Little bulbs are still putting on a fine display.  In the gravel, following on from the dwarf iris, there are brilliant blue Scilla siberica, and softer blue Chionodoxa and Puschkinia.  Two-tone Muscari latifolium grows there, its flowers brighter blue at the top of the stem and dark blue on the lower half.  The white flowered Muscari botryoides album also does well and spreads obligingly.  I have a few plants of Anemone pavonina, bought at the Chatto gardens after admiring them in the gravel garden.  These come in rich but soft shades of pink and cream, with flowers of a similar size to A. coronaria.  They seem reasonably perennial, but my attempt to increase my stock by saving and sowing seed failed, as the seed went mouldy.  Maybe they will do the job for me in situ.

In the long bed along the edge of the drive I have a lot of hyacinths.  I have never bought a hyacinth on purpose to plant in the garden, but after using them in pots, even indoors, I always plant them out.  They last for years.  This is not unusual: Christopher Lloyd wrote of one clump in his garden that he knew was decades old, because the plants had originally been given to his brother when he had appendicitis.  I like to ring the changes in pots from one year to the next, so we have dark and pale blue, yellow, white, and an exciting shade of purple from the variety 'Woodstock'.  This looks especially good in the late afternoon, with low sun and the light quality that comes with the threat of heavy rain somewhere, when the purple almost appears to fluoresce (Verbena bonariensis will do the same thing in that kind of light).  One of my tasks for this afternoon will be to replant a potful of Centaurea, originally planted last autumn, which I noticed had been pushed half out of the ground by a determined emerging hyacinth snout.  Despite their exotic appearance, hyacinths are attractive to foraging bees.  My hyacinth pots this year have almost failed though, for the first time in 25 years.  They were stood outside, due to lack of space in the greenhouse, and only about three bulbs out of 20 have come through.  The bulbs looked fine and healthy when planted, so I presume it was too cold for them.

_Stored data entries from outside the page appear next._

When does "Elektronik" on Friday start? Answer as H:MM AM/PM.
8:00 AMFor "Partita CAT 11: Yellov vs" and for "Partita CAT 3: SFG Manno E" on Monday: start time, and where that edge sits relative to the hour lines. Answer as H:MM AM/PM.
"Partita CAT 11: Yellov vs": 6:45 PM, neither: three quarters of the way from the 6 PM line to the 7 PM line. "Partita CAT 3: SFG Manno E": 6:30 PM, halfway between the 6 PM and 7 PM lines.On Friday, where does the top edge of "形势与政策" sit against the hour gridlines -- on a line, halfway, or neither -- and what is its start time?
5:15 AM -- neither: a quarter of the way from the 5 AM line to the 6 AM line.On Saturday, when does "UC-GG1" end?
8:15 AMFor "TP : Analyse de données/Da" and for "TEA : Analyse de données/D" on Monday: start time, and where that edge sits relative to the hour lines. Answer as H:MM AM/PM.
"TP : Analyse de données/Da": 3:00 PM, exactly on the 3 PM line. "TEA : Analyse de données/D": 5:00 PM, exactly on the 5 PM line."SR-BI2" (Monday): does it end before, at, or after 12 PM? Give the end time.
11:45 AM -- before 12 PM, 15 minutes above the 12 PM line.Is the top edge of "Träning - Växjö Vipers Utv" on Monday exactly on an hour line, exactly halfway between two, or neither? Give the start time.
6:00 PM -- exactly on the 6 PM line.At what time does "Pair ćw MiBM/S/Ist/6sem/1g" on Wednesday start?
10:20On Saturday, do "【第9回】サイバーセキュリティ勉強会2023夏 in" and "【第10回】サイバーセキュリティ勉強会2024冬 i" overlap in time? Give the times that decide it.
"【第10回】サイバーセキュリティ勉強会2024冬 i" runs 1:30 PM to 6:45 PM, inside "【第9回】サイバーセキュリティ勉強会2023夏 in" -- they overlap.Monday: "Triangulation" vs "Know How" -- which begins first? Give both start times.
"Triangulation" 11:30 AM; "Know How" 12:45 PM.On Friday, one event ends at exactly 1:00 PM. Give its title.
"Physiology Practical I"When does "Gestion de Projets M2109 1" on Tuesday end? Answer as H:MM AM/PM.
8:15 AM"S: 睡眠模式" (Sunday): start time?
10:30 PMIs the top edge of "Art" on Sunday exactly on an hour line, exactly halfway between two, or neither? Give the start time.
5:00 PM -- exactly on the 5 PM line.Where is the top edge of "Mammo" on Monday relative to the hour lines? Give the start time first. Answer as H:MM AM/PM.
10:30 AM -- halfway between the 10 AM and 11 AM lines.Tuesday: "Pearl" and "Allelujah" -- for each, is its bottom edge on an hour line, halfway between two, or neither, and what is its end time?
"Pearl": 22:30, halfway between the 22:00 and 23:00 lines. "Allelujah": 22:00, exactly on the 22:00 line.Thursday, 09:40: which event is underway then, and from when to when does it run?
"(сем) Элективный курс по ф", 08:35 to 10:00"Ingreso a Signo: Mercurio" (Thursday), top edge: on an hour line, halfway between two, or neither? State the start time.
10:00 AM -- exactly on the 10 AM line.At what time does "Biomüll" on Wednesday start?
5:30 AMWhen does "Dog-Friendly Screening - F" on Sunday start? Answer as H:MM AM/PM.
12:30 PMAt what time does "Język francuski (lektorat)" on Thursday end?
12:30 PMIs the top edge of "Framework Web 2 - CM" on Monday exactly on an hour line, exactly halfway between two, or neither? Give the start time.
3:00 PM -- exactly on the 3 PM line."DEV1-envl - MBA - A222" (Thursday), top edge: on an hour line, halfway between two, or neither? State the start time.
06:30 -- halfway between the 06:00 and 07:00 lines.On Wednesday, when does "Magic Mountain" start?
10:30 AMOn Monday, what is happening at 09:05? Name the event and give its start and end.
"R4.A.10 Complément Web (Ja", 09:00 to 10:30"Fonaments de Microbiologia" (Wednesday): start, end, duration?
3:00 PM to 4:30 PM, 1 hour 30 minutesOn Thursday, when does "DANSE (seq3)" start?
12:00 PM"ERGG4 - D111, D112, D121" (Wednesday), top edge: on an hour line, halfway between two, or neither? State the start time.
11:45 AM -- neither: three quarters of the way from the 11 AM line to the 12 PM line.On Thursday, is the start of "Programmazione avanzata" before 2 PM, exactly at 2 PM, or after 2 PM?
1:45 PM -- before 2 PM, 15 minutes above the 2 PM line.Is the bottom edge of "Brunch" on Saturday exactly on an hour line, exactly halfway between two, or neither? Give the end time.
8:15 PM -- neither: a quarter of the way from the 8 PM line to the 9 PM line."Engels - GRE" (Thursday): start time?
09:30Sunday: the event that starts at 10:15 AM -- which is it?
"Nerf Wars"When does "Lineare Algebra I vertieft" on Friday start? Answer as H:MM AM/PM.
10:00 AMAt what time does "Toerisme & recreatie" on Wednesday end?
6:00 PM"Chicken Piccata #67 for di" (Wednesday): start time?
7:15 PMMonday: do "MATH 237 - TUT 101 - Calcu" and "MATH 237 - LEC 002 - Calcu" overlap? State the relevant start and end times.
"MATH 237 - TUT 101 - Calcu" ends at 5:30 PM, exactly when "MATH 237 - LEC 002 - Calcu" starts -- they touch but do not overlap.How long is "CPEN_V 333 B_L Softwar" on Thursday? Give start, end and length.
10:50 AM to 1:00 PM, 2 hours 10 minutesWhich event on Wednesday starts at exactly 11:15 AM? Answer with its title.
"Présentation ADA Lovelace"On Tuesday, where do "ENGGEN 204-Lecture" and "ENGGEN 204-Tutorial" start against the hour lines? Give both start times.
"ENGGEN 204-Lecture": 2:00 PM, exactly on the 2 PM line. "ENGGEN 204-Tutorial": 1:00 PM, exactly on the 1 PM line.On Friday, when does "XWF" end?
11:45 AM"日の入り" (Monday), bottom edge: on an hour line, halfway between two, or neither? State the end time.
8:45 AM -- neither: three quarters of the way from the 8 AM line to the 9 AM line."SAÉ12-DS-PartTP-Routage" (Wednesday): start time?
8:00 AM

In the back garden I have some of the dwarf tulips, I think 'Ancilla' and 'Heart's Delight'.  They are cheerful little plants that persist well in the border, though sadly mine are blooming through a ground cover layer of sheeps' sorrel, as I haven't managed to get to that bed yet, as I work my way round the ravages of winter.

The only trouble with dwarf bulbs and an enthusiasm for self seeding is that hand weeding rather than hoeing is generally required.  I like spending time with the plants, and am resigned to the fact that the garden tends to be rather weedy.  Since I have no plans to open to the public I needn't worry unduly about other people's notions of how a garden should look.  But if you like things to be tidy then extensive bulb plantings anywhere other than in pots or naturalised in long grass probably aren't for you.

Addendum  The irrigation is running in the lettuce field, sending up sprays of water between the rows like a finer version of the fountain in the courtyard at Somerset House, and the fleece is shining in the sun as brightly as the sea.  If I were a keen (or even competent) photographer I ought to keep a photo diary of the lettuce farm throughout the year.  It could easily fill up a room or two at Tate Modern.  Unfortunately I am not a good photographer, finding that walking around trying to capture things in a camera prevents me from looking at them.  But somebody should do it.